Dependence of the force on the indentation depth plotted logarithmically: the exact solution of the Hertzian problem, results of the classical one-dimensional equivalent system with a discretization step size of \( \Delta x \), and the results for the one-dimensional equivalent model with a stiffness according to (15.2)

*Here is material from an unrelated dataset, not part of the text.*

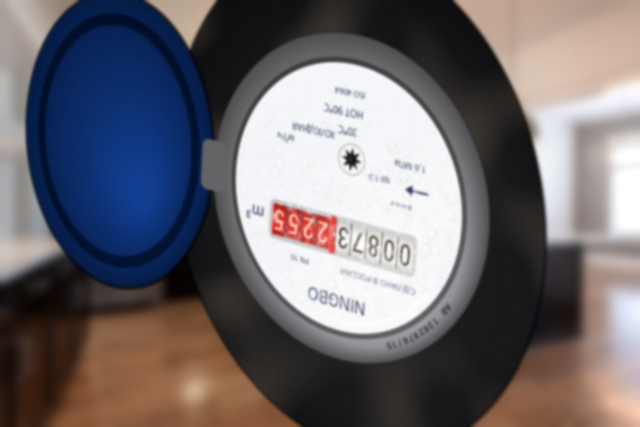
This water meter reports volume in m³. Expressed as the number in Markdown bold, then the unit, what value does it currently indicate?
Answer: **873.2255** m³
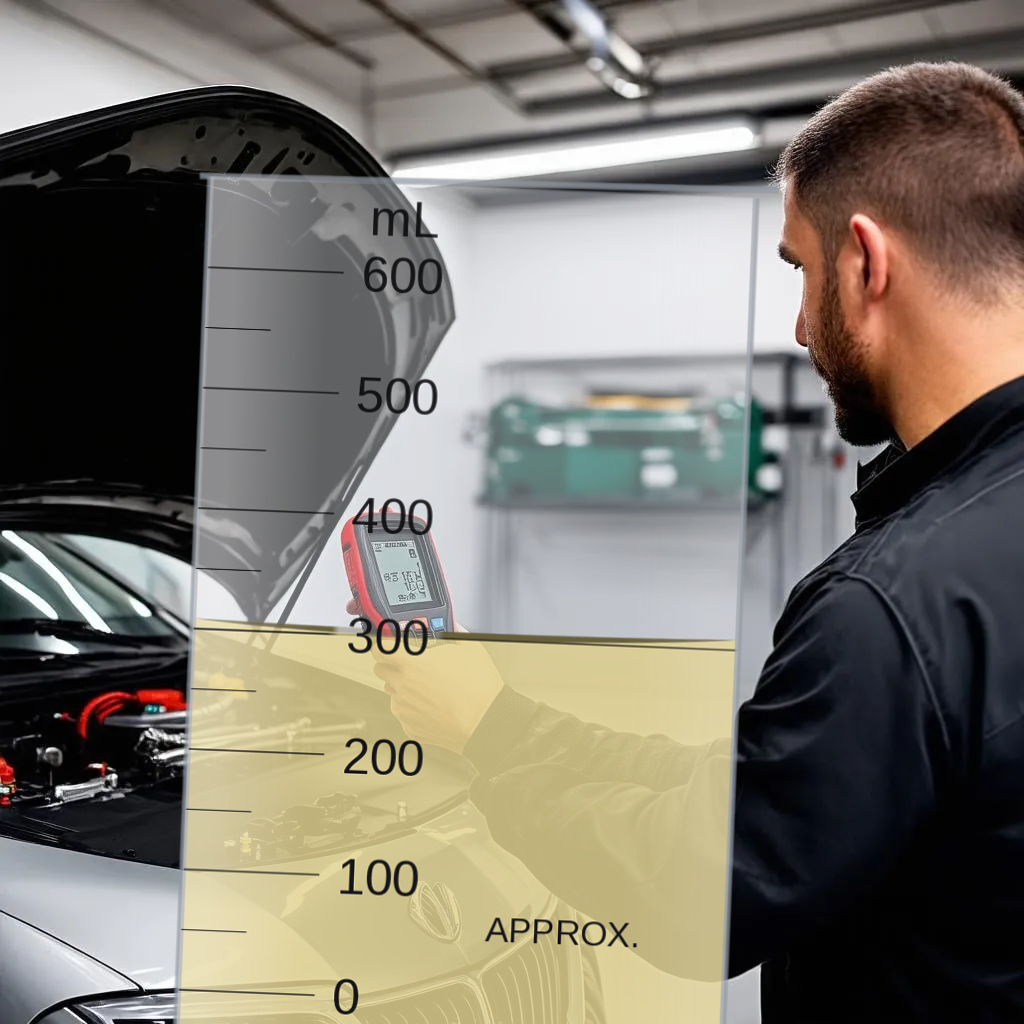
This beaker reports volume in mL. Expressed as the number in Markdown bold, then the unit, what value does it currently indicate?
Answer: **300** mL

15.4 Coupling with the Microscale for the Case of a Randomly Rough, Fractal Surface

In Chap. 10, we have investigated fractal surfaces and seen that they follow a power law for asymptotically small forces (or indentation depths). For a fractal surface with a length L and a roughness h, the force as a function of indentation depth is determined according to Eq. (10.48):

$$ F(d) = E^{*} h^{{ - \frac{1}{H}}} L\left( {1.9412\frac{H}{{\left( {H + 1} \right)^{2} }}} \right)^{{\frac{H + 1}{H}}} d^{{\frac{H + 1}{H}}} . $$

(15.3)

We obtain the critical indentation depth when the stiffness corresponds exactly to that of a single linear spring. According to this, the following results from (10.30):

$$ k_{krit} =\Delta xE^{*} = \overline{{k_{krit} }} 1.1419E^{*} L = \frac{{1.9412E^{*} L}}{H + 1}\left( {\frac{{F_{krit} }}{{E^{*} hL}}} \right)^{{\frac{1}{H + 1}}} . $$

(15.4)

From this, it follows that

$$ F_{krit} = E^{*} hL\left( {\frac{H + 1}{1.9412L}\Delta x} \right)^{H + 1} . $$

(15.5)

Insertion into (15.3) results in the critical indentation depth

$$ u_{z,j}^{(0)} = \frac{{\left( {H + 1} \right)^{2} }}{1.9412H}\left( {\frac{H + 1}{1.9412}\frac{{\Delta x}}{L}} \right)^{H} h. $$

(15.6)

In order to correctly map the asymptotic behavior, the force of a single spring, for small indentation depths, has to be defined accordingly to (15.3) while for larger indentation depths, a linear behavior should be valid. Accordingly, we define

$$ f_{i} = E^{*} \left\{ {\begin{array}{*{20}l} {h^{{ - \frac{1}{H}}} L\left( {\frac{1.9412H}{{\left( {H + 1} \right)^{2} }}} \right)^{{\frac{H + 1}{H}}} u_{z,i}^{{\frac{H + 1}{H}}} ,} \hfill & {{\text{if}}\quad u_{z,i} < u_{z,i}^{(0)} } \hfill \\ { - \left[ {\frac{H + 1}{H}} \right]\left( {\frac{H + 1}{1.9412}\frac{{\Delta x}}{L}} \right)^{H} \frac{{\Delta xh}}{1.9412} +\Delta xu_{z,i} ,} \hfill & {{\text{if}}\quad u_{z,i} \ge u_{z,i}^{(0)} } \hfill \\ \end{array} } \right.. $$

(15.7)

Figure 15.2 shows, analogously to Fig. 15.1, the curve of the normal force with respect to the indentation depth for the linear standard model (dotted blue line) and with the definition of the single spring according to (15.7). The expected approximation in the domain of asymptotically small indentations (10.48) is shown as a dotted line.

Fig. 15.2

Dependence of the force on the indentation depth plotted logarithmically for fractally rough lines. Approximate numerical solution for the average of many surface realizations according to Eq. (15.3), numerical results using the reduction method and the reduction method with a non-linear spring behavior according to Eq. (15.7). The bend in the blue curve for small indentation depths can be corrected using the non-linear spring behavior. Data from the plot are N = 2,049, H = 1

We have seen that the behavior on the microscales can be “coupled” to the reduction method by allowing a single spring to behave non-linearly in the domain of small indentations. In addition to the possibility of reducing the discretisation step to account for known problems, this procedure can also be used to integrate models below the scales of continuum mechanics, or to represent a cut-off domain of shorter wavelengths. Surface spectra that exhibit such a cut-off are microscopically smooth below this wavelength. This means that they form effectively the smallest possible asperities with a characteristic radius of curvature so that the Hertzian behavior can be used, as in Eq. (15.2).